There’s no one right way to make a Ticklebot! Here is how I made mine, but feel free to get creative.
(Note that the instructions assume some very basic knowledge of using development boards and how to connect components, but contact me if you've got any questions!)
Check out these amazing Ticklebots from around the world!
I used the micro:bit v2, but the Circuit Playground Express is also a great option. If you use the micro:bit v1, make sure to check the note at the end of the guide about resistive vs. capacitive touch.
You'll need two. Make sure they're the regular kind and not continuous rotation servos. You can get these on almost any DIY/hobbyist electronics websites.
Grove Servos (if you're using the Grove Bitmaker)
A way to attach the servos:
I used the Grove Bitmaker Lite, but it was a bit tricky since I had to use the logo for the touch sensor. I would suggest looking at a different option that has more pins accessible. There’s tons of expansion boards I haven’t tried that should work (I've listed a handful below). You can also attach the servos using a breadboard or directly with alligator clips.
Update: I made a second version of this project that uses the Crazy Circuits Bit Board, which makes the other touch pins accessible. You can find those instructions here.
This will be used for the touch sensing. You can probably also use conductive tape for this, but I haven't tried it.
Cardstock or Construction Paper
You can also use regular paper, but it'll be a bit flimsy.
Code & Connections
If you've never used the micro:bit before, here's an intro for how to transfer your code onto it. You'll want to update the code to whichever connections you're using. In my code, I used the logo as the touch sensor (which I don't actually recommend, but you'll see why I did it in a moment), and P1 and P2 for the servos. P1 and P2 correspond to the pins on the micro:bit.
NOTE: If you're using micro:bit v1, you'll need to delete the "set logo to touch mode capacitive" block, and you'll want to use P0 as the touch pin.

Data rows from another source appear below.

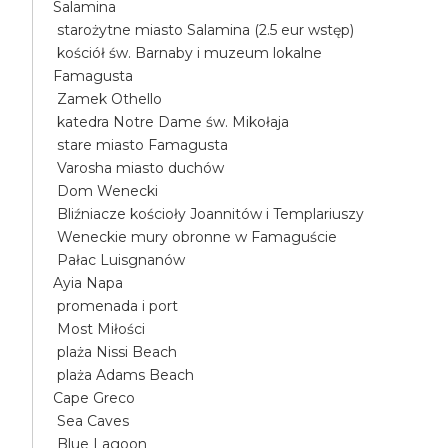
Salamina
starożytne miasto Salamina (2.5 eur wstęp)
kościół św. Barnaby i muzeum lokalne
Famagusta
Zamek Othello
katedra Notre Dame św. Mikołaja
stare miasto Famagusta
Varosha miasto duchów
Dom Wenecki
Bliźniacze kościoły Joannitów i Templariuszy
Weneckie mury obronne w Famaguście
Pałac Luisgnanów
Ayia Napa
promenada i port
Most Miłości
plaża Nissi Beach
plaża Adams Beach
Cape Greco
Sea Caves
Blue Lagoon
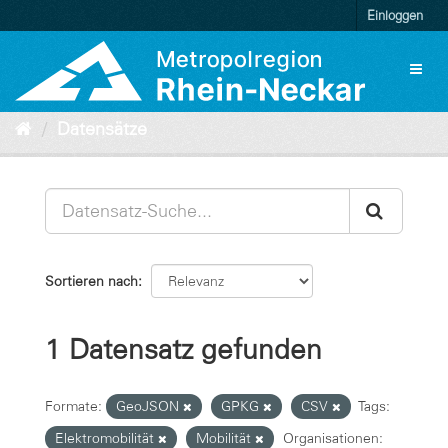
Überspringen
Einloggen
zum
Inhalt
Toggl
naviga
Datensätze
Sortieren nach
1 Datensatz gefunden
Formate:
GeoJSON
GPKG
CSV
Tags:
Elektromobilität
Mobilität
Organisationen:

You can see on the left image that the servos are attached to P1 and P2. If you're using an expansion board like I did, the pin numbers should be written somewhere on the board.

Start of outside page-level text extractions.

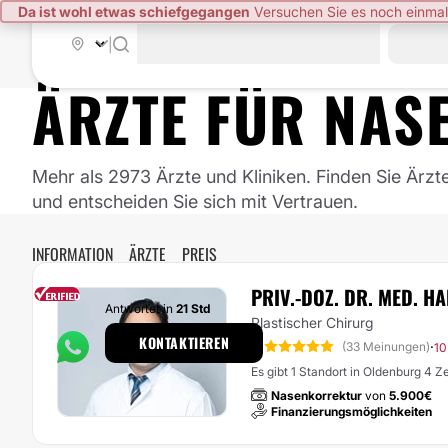
Da ist wohl etwas schiefgegangen
Versuchen Sie es noch einmal
|
ÄRZTE FÜR
NAS
Mehr als 2973 Ärzte und Kliniken. Finden Sie Ärzt
und entscheiden Sie sich mit Vertrauen.
INFORMATION
ÄRZTE
PREIS
PRIV.-DOZ. DR. MED. H
Antwortet in
21 Std
Plastischer Chirurg
KONTAKTIEREN
5
·
(33 Meinungen)
10
Es gibt 1 Standort in Oldenburg 4 
Nasenkorrektur
von
5.900€
Finanzierungsmöglichkeiten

If you look closely at the picture on the right, you'll see that there isn't a way for me to access P0 on the Bitmaker Lite! Since only P0, P1, P2 and the logo can be used as touch sensors, and I was already using P1 and P2 for the servos, this only left me the logo for the touch sensing.
What I actually recommend doing is using P1 and P2 for the servos, and P0 for the touch sensing. Then you can attach an alligator clip directly to P0 for a much more stable connection. (And don't forget to update the code to match.)
Since using the logo as the touch sensor is not very reliable, why didn't I use a breadboard or alligator clips to connect the servos directly? I could have, but I wanted to make this a project I can easily teach over Zoom, and trying to explain how to connect all the different wires with breadboards, or adapting the connector on the servo is tricky to do virtually.
I'll actually be receiving a few of the other expansion boards and conductive tape to try, so I'll update the instructions if one of them works particularly well for this project!